→ **Task details**
Copy out verbatim the stretch of the material from the line containing "пространства." through the end of the material, leaving the pictures out.

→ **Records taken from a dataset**
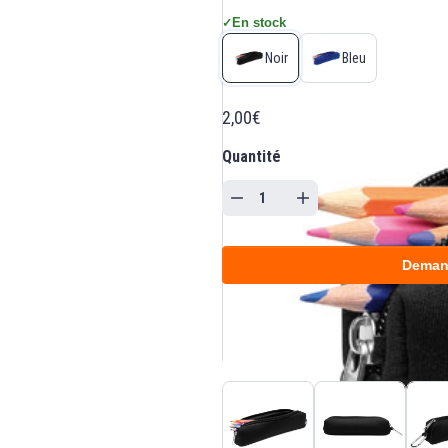
En stock
✓
Noir
Bleu
2,00€
Quantité
Deman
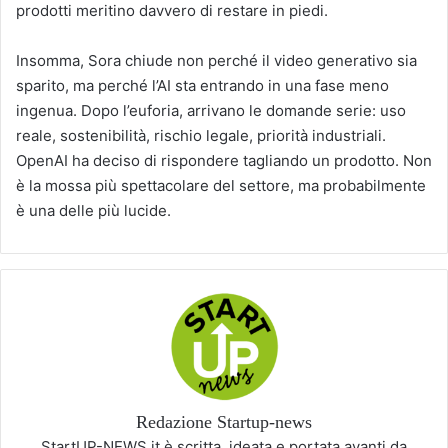
prodotti meritino davvero di restare in piedi.
Insomma, Sora chiude non perché il video generativo sia
sparito, ma perché l’AI sta entrando in una fase meno
ingenua. Dopo l’euforia, arrivano le domande serie: uso
reale, sostenibilità, rischio legale, priorità industriali.
OpenAI ha deciso di rispondere tagliando un prodotto. Non
è la mossa più spettacolare del settore, ma probabilmente
è una delle più lucide.
Redazione Startup-news
StartUP-NEWS.it è scritta, ideata e portata avanti da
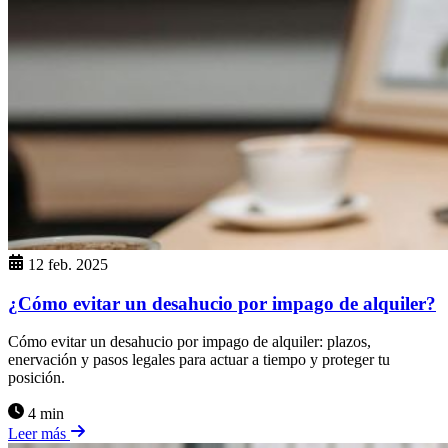
12 feb. 2025
¿Cómo evitar un desahucio por impago de alquiler?
Cómo evitar un desahucio por impago de alquiler: plazos,
enervación y pasos legales para actuar a tiempo y proteger tu
posición.
4 min
Leer más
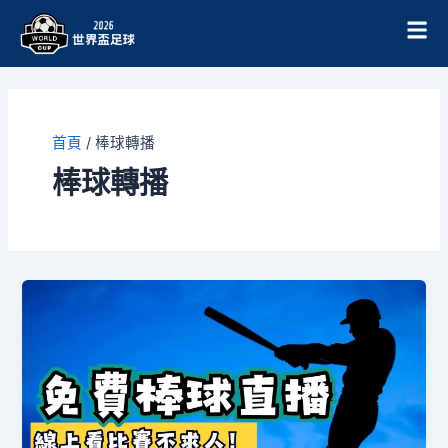
跳
至
主
要
內
容
首頁
/
棒球轉播
棒球轉播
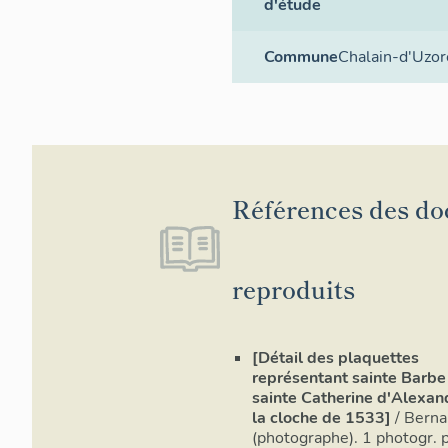
d'étude
Commune
Chalain-d'Uzor
Références des d
reproduits
[Détail des plaquettes
représentant sainte Barbe
sainte Catherine d'Alexand
la cloche de 1533]
/ Berna
(photographe). 1 photogr. p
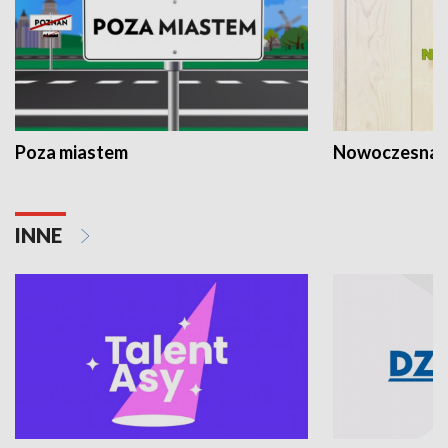
Poza miastem
Nowoczesna 
INNE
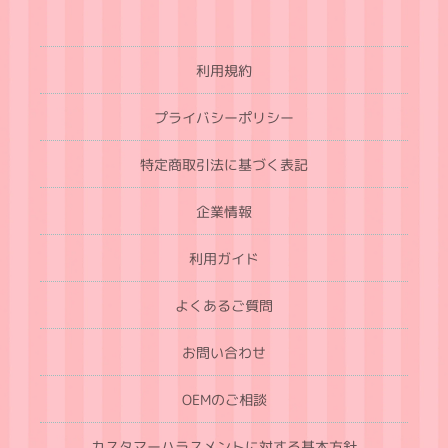
利用規約
プライバシーポリシー
特定商取引法に基づく表記
企業情報
利用ガイド
よくあるご質問
お問い合わせ
OEMのご相談
カスタマーハラスメントに対する基本方針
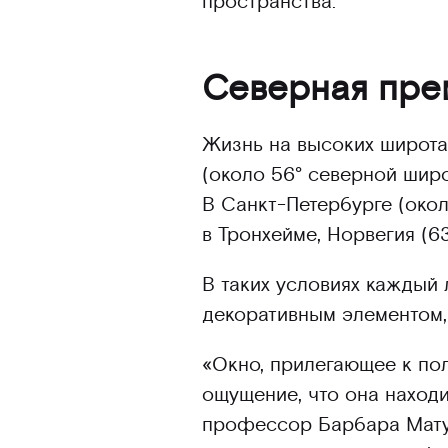
пространства.
Северная пре
Жизнь на высоких широта
(около 56° северной широ
В Санкт-Петербурге (окол
в Тронхейме, Норвегия (6
В таких условиях каждый 
декоративным элементом,
«Окно, прилегающее к по
ощущение, что она находи
профессор Барбара Матус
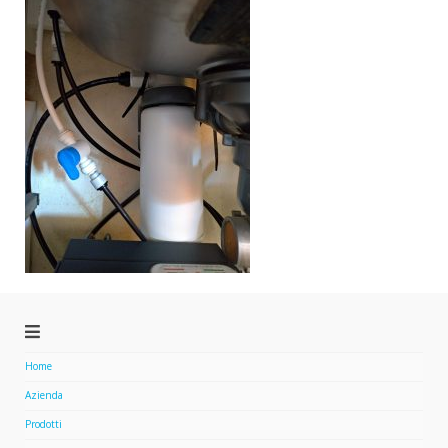
Home
Azienda
Prodotti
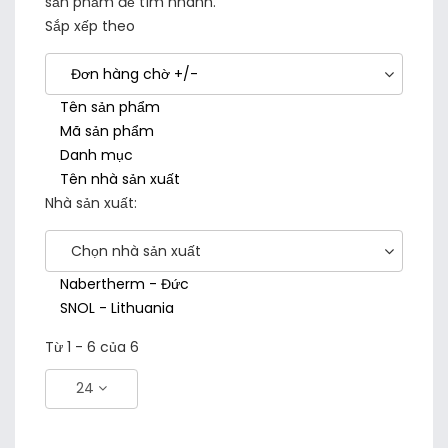
sản phẩm để tìm nhanh.
Sắp xếp theo
Đơn hàng chờ +/-
Tên sản phẩm
Mã sản phẩm
Danh mục
Tên nhà sản xuất
Nhà sản xuất:
Chọn nhà sản xuất
Nabertherm - Đức
SNOL - Lithuania
Từ 1 - 6 của 6
24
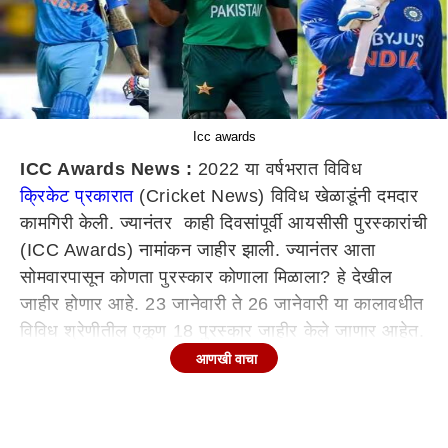
Icc awards
ICC Awards News :
2022 या वर्षभरात विविध
क्रिकेट प्रकारात
(Cricket News) विविध खेळाडूंनी दमदार
कामगिरी केली. ज्यानंतर काही दिवसांपूर्वी आयसीसी पुरस्कारांची
(ICC Awards) नामांकन जाहीर झाली. ज्यानंतर आता
सोमवारपासून कोणता पुरस्कार कोणाला मिळाला? हे देखील
जाहीर होणार आहे. 23 जानेवारी ते 26 जानेवारी या कालावधीत
विविध श्रेणीतील एकूण 18 पुरस्कार जाहीर केले जाणार आहेत.
पाच सांघिक पुरस्कार आणि 13 वैयक्तिक पुरस्कारांचा समावेश
आणखी वाचा
असणार आहे.
आयसीसीने मागील महिन्यात या पुरस्कारांसाठी संघ आणि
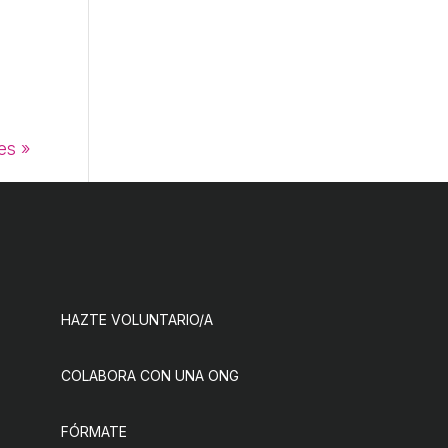
es »
HAZTE VOLUNTARIO/A
COLABORA CON UNA ONG
FÓRMATE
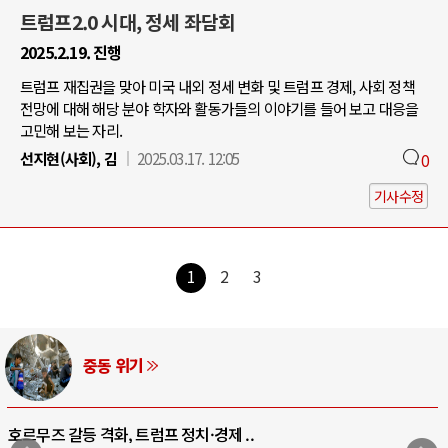
트럼프2.0 시대, 정세 좌담회
2025.2.19. 진행
트럼프 재집권을 맞아 미국 내외 정세 변화 및 트럼프 경제, 사회 정책
전망에 대해 해당 분야 학자와 활동가들의 이야기를 들어 보고 대응을
고민해 보는 자리.
선지현(사회), 김
2025.03.17. 12:05
0
기사수정
1
2
3
중동 위기
호르무즈 갈등 격화, 트럼프 정치·경제 ..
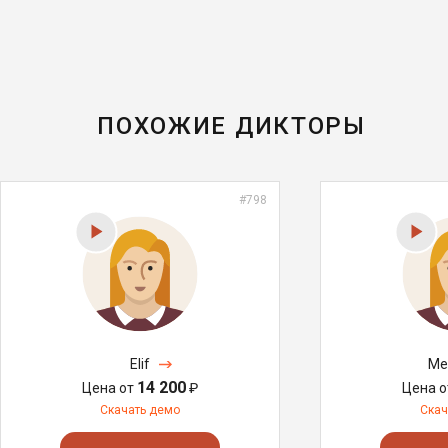
ПОХОЖИЕ ДИКТОРЫ
#798
Elif
Me
14 200
Цена от
₽
Цена 
Скачать демо
Скач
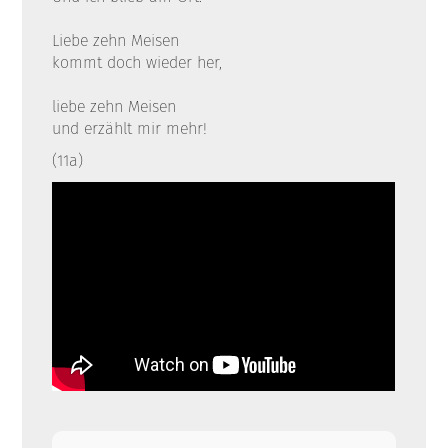
Liebe zehn Meisen
kommt doch wieder her,
liebe zehn Meisen
und erzählt mir mehr!
(11a)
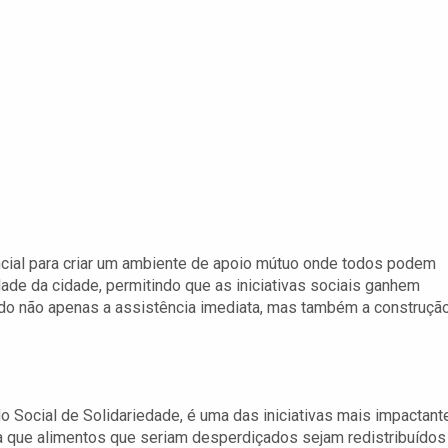
ncial para criar um ambiente de apoio mútuo onde todos podem
edade da cidade, permitindo que as iniciativas sociais ganhem
ndo não apenas a assistência imediata, mas também a construçã
 Social de Solidariedade, é uma das iniciativas mais impactant
ta que alimentos que seriam desperdiçados sejam redistribuídos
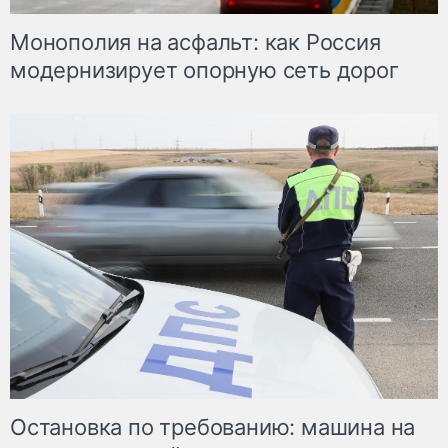
Монополия на асфальт: как Россия
модернизирует опорную сеть дорог
Остановка по требованию: машина на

→ **Answer space**
пространства.
Северная пре
Жизнь на высоких широта
(около 56° северной широ
В Санкт-Петербурге (окол
в Тронхейме, Норвегия (6
В таких условиях каждый 
декоративным элементом,
«Окно, прилегающее к по
ощущение, что она находи
профессор Барбара Матус
Home
Azienda
Prodotti
sản phẩm để tìm nhanh.
Sắp xếp theo
Đơn hàng chờ +/-
Tên sản phẩm
Mã sản phẩm
Danh mục
Tên nhà sản xuất
Nhà sản xuất:
Chọn nhà sản xuất
Nabertherm - Đức
SNOL - Lithuania
Từ 1 - 6 của 6
24
Icc awards
ICC Awards News :
2022 या वर्षभरात विविध
क्रिकेट प्रकारात
(Cricket News) विविध खेळाडूंनी दमदार
कामगिरी केली. ज्यानंतर काही दिवसांपूर्वी आयसीसी पुरस्कारांची
(ICC Awards) नामांकन जाहीर झाली. ज्यानंतर आता
सोमवारपासून कोणता पुरस्कार कोणाला मिळाला? हे देखील
जाहीर होणार आहे. 23 जानेवारी ते 26 जानेवारी या कालावधीत
विविध श्रेणीतील एकूण 18 पुरस्कार जाहीर केले जाणार आहेत.
पाच सांघिक पुरस्कार आणि 13 वैयक्तिक पुरस्कारांचा समावेश
आणखी वाचा
असणार आहे.
आयसीसीने मागील महिन्यात या पुरस्कारांसाठी संघ आणि
es »
HAZTE VOLUNTARIO/A
COLABORA CON UNA ONG
FÓRMATE
트럼프2.0 시대, 정세 좌담회
2025.2.19. 진행
트럼프 재집권을 맞아 미국 내외 정세 변화 및 트럼프 경제, 사회 정책
전망에 대해 해당 분야 학자와 활동가들의 이야기를 들어 보고 대응을
고민해 보는 자리.
선지현(사회), 김
2025.03.17. 12:05
0
기사수정
1
2
3
중동 위기
호르무즈 갈등 격화, 트럼프 정치·경제 ..
ПОХОЖИЕ ДИКТОРЫ
#798
Elif
Me
14 200
Цена от
₽
Цена 
Скачать демо
Скач
Liebe zehn Meisen
kommt doch wieder her,
liebe zehn Meisen
und erzählt mir mehr!
(11a)
ncial para criar um ambiente de apoio mútuo onde todos podem
edade da cidade, permitindo que as iniciativas sociais ganhem
ndo não apenas a assistência imediata, mas também a construçã
 Social de Solidariedade, é uma das iniciativas mais impactant
ta que alimentos que seriam desperdiçados sejam redistribuídos
Монополия на асфальт: как Россия
модернизирует опорную сеть дорог
Остановка по требованию: машина на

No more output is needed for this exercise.